Healthcare Unions Post Strong Gains

John Commins, for HealthLeaders Media , October 18, 2010

In addition to expanding their rank and file, Trivisonno says healthcare unions will tap their connections in the federal and state government to push for hot-button mandates like staffing ratios.

"You will begin to see decisions coming out, we are already seeing some, that are going to further provide unions with additional protections and rights, not just to organize, but with employee discharges, the ability to strike, permanent replacements, a host of things," he says.

Trivisonno says that—if Republicans take the House next month—NRLB will be pressed "to jam as many decisions in as they can, this very liberal NLRB, between now and August," when the term of President Obama's controversial recess appointment of labor lawyer Craig Becker expires.

"It will be a much less liberal board after August of next year. I would look for that. They will overturn cases that currently exist. Clearly they will be favorable to labor unions," Trivisonno says.

Organized labor often taps into the anxiety of workers during a recession, which Trivisonno says was shown in the spike in union victories in decertification elections. "Unions won nearly 90% of the de-cert elections in the first six months of last year. That number is off the charts," he says. "It's the economy again. Employees have concerns about downsizing and benefits. They are seeing these things happening, and the union says if you have a union contract this couldn't happen. Without a union contract, the employer is free to make changes."
Trivisonno believes that nurses unions' influence might increase as the economy recovers and the nursing shortage returns as an issue.

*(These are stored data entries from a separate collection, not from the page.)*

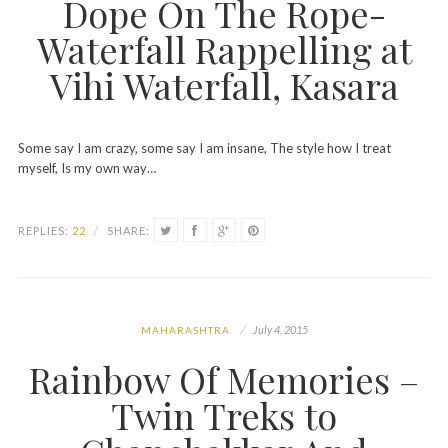
Dope On The Rope-
Waterfall Rappelling at
Vihi Waterfall, Kasara
Some say I am crazy, some say I am insane, The style how I treat
myself, Is my own way…
REPLIES:
22
/
SHARE:
July 4, 2015
MAHARASHTRA
Rainbow Of Memories –
Twin Treks to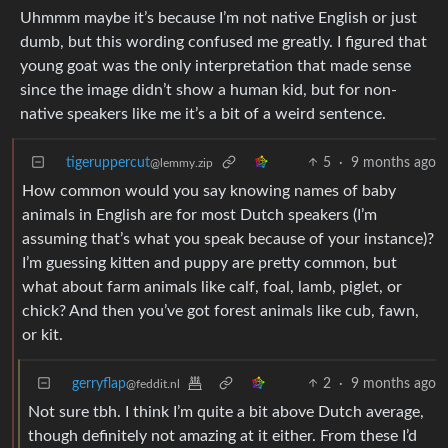
Uhmmm maybe it’s because I’m not native English or just
dumb, but this wording confused me greatly. I figured that
young goat was the only interpretation that made sense
since the image didn’t show a human kid, but for non-
native speakers like me it’s a bit of a weird sentence.
tigeruppercut
5
·
9 months ago
@lemmy.zip
How common would you say knowing names of baby
animals in English are for most Dutch speakers (I’m
assuming that’s what you speak because of your instance)?
I’m guessing kitten and puppy are pretty common, but
what about farm animals like calf, foal, lamb, piglet, or
chick? And then you’ve got forest animals like cub, fawn,
or kit.
gerryflap
2
·
9 months ago
@feddit.nl
Not sure tbh. I think I’m quite a bit above Dutch average,
though definitely not amazing at it either. From these I’d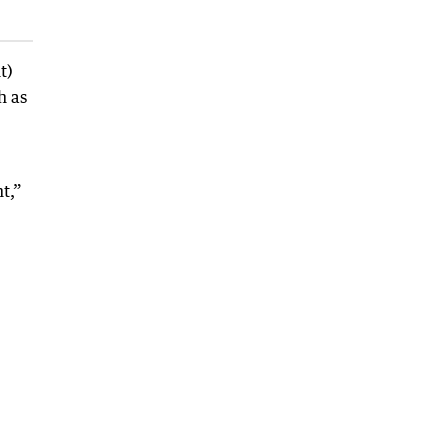
t)
h as
t,”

"You will see some additional union organizing and pushes for state and federal legislation around staffing ratios," he says. "In nursing, as staffing becomes a bigger issue, nurses will seek out unions in an attempt to fix that problem for them and potentially get staffing ratios in a collective bargaining agreement."

Trivisonno says NNU has accomplished a lot since its formation last year, and he credits the effective leadership and cooperation between NNU and SEIU for much of the success.

"The arrangement is the NNU gets the nurses, the SEIU gets everyone else," he says.